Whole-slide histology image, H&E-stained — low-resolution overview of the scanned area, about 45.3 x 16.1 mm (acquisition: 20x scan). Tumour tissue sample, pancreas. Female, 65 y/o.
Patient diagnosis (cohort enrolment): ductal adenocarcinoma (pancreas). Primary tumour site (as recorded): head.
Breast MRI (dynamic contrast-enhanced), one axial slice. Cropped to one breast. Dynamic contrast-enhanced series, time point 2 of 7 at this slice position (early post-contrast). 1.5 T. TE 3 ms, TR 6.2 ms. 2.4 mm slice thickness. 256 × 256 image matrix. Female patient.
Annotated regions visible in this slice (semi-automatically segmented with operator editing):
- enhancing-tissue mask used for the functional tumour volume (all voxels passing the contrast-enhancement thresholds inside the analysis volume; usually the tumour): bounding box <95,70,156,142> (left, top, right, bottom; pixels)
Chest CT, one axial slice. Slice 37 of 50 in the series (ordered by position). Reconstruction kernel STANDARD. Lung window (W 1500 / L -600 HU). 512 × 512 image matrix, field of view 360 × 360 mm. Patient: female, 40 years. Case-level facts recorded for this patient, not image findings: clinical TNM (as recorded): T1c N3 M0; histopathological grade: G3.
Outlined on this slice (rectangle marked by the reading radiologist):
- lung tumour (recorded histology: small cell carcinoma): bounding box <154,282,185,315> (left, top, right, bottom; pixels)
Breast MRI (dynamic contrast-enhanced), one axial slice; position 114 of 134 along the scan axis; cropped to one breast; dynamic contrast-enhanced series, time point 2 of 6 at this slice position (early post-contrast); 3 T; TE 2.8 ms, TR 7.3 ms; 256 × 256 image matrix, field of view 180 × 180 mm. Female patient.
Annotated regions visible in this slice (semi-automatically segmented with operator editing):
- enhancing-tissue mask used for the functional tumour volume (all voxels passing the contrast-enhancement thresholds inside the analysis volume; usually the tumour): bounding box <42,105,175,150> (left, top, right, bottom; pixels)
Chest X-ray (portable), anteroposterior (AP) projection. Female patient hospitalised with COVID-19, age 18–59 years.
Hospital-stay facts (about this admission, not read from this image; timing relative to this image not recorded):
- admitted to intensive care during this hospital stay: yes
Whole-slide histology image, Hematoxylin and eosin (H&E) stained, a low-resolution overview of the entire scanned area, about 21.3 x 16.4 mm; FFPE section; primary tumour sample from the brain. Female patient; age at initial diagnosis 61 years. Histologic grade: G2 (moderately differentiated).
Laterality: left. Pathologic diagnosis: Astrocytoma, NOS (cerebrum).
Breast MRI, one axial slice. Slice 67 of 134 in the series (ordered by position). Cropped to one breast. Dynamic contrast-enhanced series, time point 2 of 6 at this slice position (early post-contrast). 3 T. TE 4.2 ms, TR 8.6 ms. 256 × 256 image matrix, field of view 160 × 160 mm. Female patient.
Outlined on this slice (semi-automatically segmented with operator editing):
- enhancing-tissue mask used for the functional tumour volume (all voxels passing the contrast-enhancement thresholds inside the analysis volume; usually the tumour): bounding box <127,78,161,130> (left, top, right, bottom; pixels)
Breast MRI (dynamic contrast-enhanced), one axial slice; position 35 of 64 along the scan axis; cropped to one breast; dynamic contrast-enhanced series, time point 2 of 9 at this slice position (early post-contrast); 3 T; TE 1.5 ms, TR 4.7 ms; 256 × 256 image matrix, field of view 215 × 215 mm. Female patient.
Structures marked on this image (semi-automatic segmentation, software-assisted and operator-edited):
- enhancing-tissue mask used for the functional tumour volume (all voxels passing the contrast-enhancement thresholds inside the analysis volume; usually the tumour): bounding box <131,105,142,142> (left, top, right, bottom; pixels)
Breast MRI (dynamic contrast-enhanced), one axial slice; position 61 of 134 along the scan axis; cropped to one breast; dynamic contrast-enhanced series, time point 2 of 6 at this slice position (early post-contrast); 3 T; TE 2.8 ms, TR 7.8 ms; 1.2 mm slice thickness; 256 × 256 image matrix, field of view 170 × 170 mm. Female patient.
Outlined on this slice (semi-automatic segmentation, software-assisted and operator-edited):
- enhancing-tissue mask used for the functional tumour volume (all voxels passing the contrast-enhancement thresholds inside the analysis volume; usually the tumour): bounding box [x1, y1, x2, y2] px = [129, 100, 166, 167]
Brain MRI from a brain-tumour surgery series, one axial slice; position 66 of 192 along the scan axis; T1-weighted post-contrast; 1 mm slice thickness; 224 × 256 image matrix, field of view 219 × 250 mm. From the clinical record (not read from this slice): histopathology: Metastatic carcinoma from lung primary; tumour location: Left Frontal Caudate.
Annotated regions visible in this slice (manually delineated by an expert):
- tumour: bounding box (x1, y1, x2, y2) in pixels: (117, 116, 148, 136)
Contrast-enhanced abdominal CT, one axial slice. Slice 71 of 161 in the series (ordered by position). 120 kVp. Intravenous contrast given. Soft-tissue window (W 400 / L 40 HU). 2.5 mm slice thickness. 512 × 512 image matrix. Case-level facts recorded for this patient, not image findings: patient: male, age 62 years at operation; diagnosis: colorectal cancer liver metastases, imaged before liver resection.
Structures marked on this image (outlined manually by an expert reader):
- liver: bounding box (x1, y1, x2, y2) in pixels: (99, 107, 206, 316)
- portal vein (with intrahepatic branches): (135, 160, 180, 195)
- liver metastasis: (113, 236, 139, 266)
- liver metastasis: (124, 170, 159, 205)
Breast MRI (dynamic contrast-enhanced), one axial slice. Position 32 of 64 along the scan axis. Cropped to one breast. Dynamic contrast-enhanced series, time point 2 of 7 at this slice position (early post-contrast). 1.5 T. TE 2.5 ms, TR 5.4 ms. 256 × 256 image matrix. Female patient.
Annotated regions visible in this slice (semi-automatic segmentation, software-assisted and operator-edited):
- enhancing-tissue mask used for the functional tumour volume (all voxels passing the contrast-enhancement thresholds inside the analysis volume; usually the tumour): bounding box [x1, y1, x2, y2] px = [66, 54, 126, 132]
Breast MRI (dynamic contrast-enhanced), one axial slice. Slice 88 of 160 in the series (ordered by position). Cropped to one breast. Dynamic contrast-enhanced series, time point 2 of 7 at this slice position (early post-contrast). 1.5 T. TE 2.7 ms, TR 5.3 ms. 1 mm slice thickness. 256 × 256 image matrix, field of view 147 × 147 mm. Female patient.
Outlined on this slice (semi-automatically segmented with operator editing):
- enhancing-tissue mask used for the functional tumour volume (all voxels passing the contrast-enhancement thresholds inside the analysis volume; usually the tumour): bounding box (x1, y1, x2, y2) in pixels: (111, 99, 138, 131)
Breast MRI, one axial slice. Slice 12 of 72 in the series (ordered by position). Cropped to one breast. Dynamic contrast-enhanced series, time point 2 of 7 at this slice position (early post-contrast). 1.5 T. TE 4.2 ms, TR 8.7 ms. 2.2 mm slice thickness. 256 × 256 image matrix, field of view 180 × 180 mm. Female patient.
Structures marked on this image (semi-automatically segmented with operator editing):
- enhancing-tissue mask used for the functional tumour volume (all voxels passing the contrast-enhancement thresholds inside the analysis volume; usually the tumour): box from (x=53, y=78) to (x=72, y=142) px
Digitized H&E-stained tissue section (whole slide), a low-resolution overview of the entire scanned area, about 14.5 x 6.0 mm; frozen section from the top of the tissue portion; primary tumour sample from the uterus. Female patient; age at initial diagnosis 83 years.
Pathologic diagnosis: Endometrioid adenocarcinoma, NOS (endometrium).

Task to complete: Within the material above, output exactly the lines from the one with "Annotated regions visible in this slice (manually" through the one with "54, 126, 132]", end lines included, and nothing besides.

Solution to this problem:
Annotated regions visible in this slice (manually delineated by an expert):
- tumour: bounding box (x1, y1, x2, y2) in pixels: (117, 116, 148, 136)
Contrast-enhanced abdominal CT, one axial slice. Slice 71 of 161 in the series (ordered by position). 120 kVp. Intravenous contrast given. Soft-tissue window (W 400 / L 40 HU). 2.5 mm slice thickness. 512 × 512 image matrix. Case-level facts recorded for this patient, not image findings: patient: male, age 62 years at operation; diagnosis: colorectal cancer liver metastases, imaged before liver resection.
Structures marked on this image (outlined manually by an expert reader):
- liver: bounding box (x1, y1, x2, y2) in pixels: (99, 107, 206, 316)
- portal vein (with intrahepatic branches): (135, 160, 180, 195)
- liver metastasis: (113, 236, 139, 266)
- liver metastasis: (124, 170, 159, 205)
Breast MRI (dynamic contrast-enhanced), one axial slice. Position 32 of 64 along the scan axis. Cropped to one breast. Dynamic contrast-enhanced series, time point 2 of 7 at this slice position (early post-contrast). 1.5 T. TE 2.5 ms, TR 5.4 ms. 256 × 256 image matrix. Female patient.
Annotated regions visible in this slice (semi-automatic segmentation, software-assisted and operator-edited):
- enhancing-tissue mask used for the functional tumour volume (all voxels passing the contrast-enhancement thresholds inside the analysis volume; usually the tumour): bounding box [x1, y1, x2, y2] px = [66, 54, 126, 132]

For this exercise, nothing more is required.